WHAT IS EXPECTED:
Exactly the lines from the one that holds "right elbow: (414, 51)" to the end of the data below: retype these and nothing else.

****************

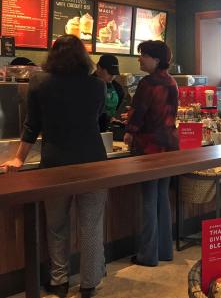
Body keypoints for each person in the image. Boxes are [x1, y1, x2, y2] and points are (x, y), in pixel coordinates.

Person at [1, 35, 108, 298]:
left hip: (55, 165)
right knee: (91, 226)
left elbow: (31, 125)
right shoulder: (97, 86)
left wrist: (18, 159)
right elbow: (96, 119)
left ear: (52, 55)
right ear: (83, 56)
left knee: (56, 225)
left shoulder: (39, 82)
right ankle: (89, 283)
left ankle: (59, 282)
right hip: (93, 162)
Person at [124, 40, 179, 267]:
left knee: (149, 198)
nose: (140, 59)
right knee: (162, 198)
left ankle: (148, 255)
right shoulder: (172, 82)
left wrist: (129, 132)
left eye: (143, 55)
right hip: (169, 145)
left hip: (150, 147)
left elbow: (138, 114)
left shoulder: (148, 83)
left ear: (156, 60)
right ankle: (165, 250)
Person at [93, 54, 124, 132]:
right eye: (110, 73)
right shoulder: (88, 86)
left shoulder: (118, 89)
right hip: (91, 129)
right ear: (98, 68)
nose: (112, 77)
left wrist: (112, 119)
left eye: (114, 74)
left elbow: (117, 110)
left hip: (108, 129)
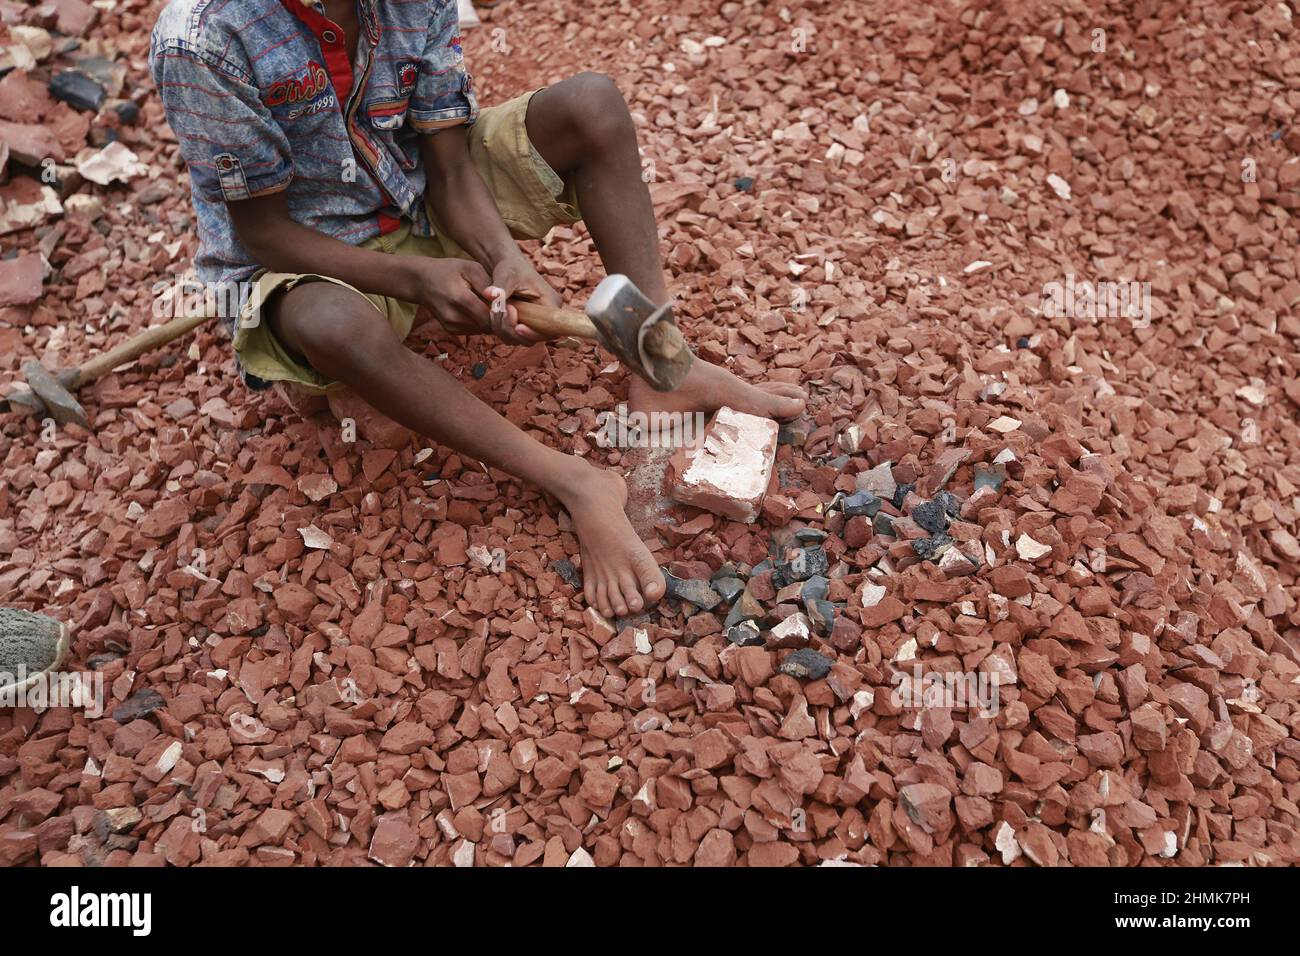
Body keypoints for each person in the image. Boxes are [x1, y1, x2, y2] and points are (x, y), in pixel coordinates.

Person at [149, 0, 806, 619]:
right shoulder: (205, 35)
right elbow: (262, 232)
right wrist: (414, 277)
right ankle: (576, 482)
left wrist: (501, 258)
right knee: (332, 326)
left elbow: (452, 165)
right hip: (309, 253)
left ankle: (660, 362)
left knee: (590, 106)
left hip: (413, 195)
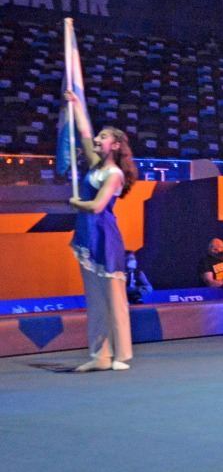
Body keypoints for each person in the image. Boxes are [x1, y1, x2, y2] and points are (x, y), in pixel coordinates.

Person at [65, 90, 137, 372]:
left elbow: (96, 206)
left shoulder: (114, 174)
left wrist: (75, 202)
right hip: (87, 235)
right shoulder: (95, 165)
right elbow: (84, 132)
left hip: (104, 237)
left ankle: (122, 354)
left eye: (103, 137)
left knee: (114, 299)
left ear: (116, 145)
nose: (97, 140)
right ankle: (99, 355)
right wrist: (76, 104)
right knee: (94, 300)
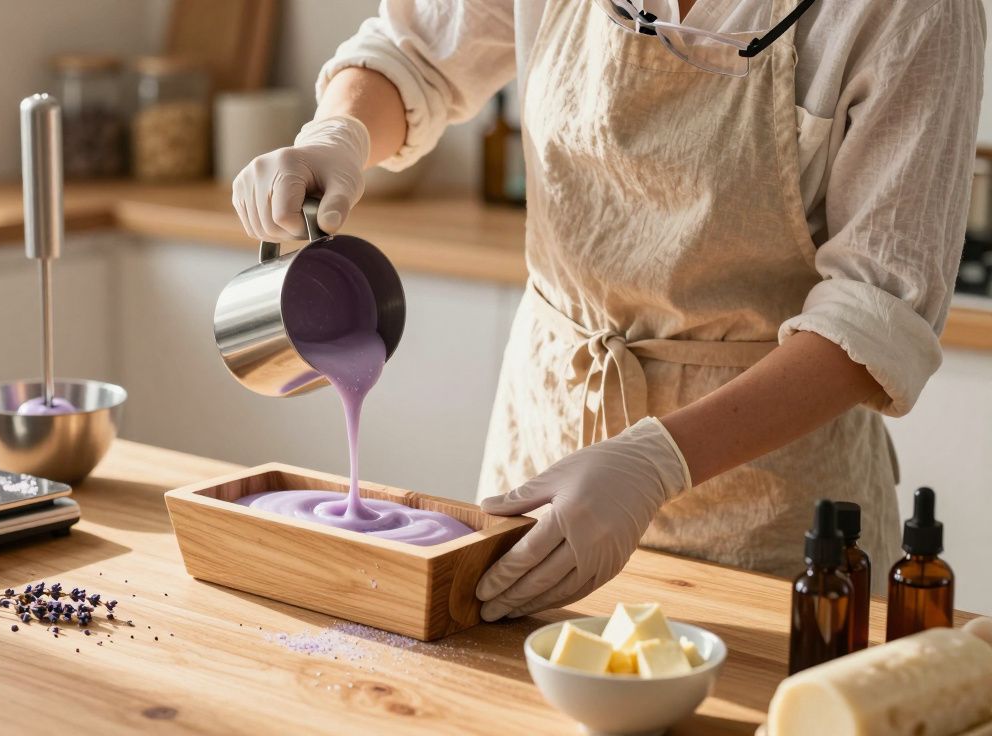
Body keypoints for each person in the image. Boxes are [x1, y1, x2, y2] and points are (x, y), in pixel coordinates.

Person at [231, 0, 985, 621]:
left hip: (773, 518)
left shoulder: (915, 11)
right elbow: (414, 51)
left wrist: (656, 462)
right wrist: (340, 133)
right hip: (544, 456)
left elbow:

****************

RESULT:
right elbow: (414, 51)
left wrist: (656, 462)
right wrist: (340, 133)
right hip: (544, 456)
left elbow:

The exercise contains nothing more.